А он даже не мог ничего сказать на это вопиющее нарушение неприкосновенности жилища! Ему было плохо. О, как ему было плохо! Большей гадости он в жизни не ел! Сырые внутренности приснопамятного грызуна были пищей богов по сравнению с этим… Он отполз в уголок, и его вырвало, а он от слабости едва не свалился в собственную блевотину. Тонкие руки ребёнка обхватили его за талию и помогли отползти.

— Дурак, зачем было есть мыло?..

Ребёнка звали Теа, Теодора. Ей было одиннадцать, и она была одна с тех пор, как родители ушли за едой и не вернулись ни спустя положенные два-три дня, ни через неделю. Только через месяц, когда она прикончила имевшиеся в доме припасы, кроме «неприкосновенных», поняла, что родители не вернутся и искать Убежище ей придётся самой. Решив, что настал «тот самый крайний случай», она немного поплакала, а потом нацепила на пояс собранные отцом вещи, надела уложенный им же рюкзак, забрала из корзинки оставшуюся картошку, поцеловала фотографию родителей и умершего младшего брата и ушла.

Рюкзак был очень тяжёлый, и она никогда не ходила далеко одна, но у неё была «папина карта» и твёрдая уверенность, что «так надо». Страшнее всего было идти по границе земли Диких, которые ели людей, и по «горячей земле», которая светилась ночью и где можно заснуть и умереть, если не принимать специальные таблетки. Других людей Теа видела только два раза, но очень далеко. Её не заметили, и это было хорошо, потому что «папа говорил, что человек стал страшнее зверя».

Всё это и ещё многое другое он узнал от Теа, когда та выхаживала его, пичкая таблетками — «глотай, не бойся, меня мама учила», — и отпаивала (где только воду брала?) разведённым в кипятке сгущённым молоком, всякий раз угрожая мытьём с тем самым мылом, как только попадётся подходящий водоём.

Подходящий водоём попался на третий день их совместного пути. В центре островка буйно разросшейся зелени из земли торчала проржавевшая труба, из которой текла вода, образовав маленькое озерцо. Только, не смотря на обилие воды, Теа заметно погрустнела — это место, значившееся на карте как «Насосная станция», было последним ориентиром. Карта кончилась.

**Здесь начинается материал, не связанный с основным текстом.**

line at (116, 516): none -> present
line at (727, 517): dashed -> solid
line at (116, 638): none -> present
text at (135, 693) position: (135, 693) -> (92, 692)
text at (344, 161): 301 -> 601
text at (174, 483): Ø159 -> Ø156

Вымывшись, пообедав и заполнив водой все имеющиеся ёмкости, он устало привалился спиной к шероховатому стволу дерева, под которым был разбит лагерь. Было решено остаться до утра, отдохнуть и как следует выспаться. Теа, вопреки обыкновению, была молчалива и всё время старалась себя чем-нибудь занять. Его же тянуло на разговоры. Всё-таки хорошо, когда есть с кем поговорить, даже если собеседнику всего одиннадцать лет от роду. Но девочка, угадав его желание, лишь велела снять рубашку и, выудив из кармана на поясе нитки с иголкой, принялась её чинить.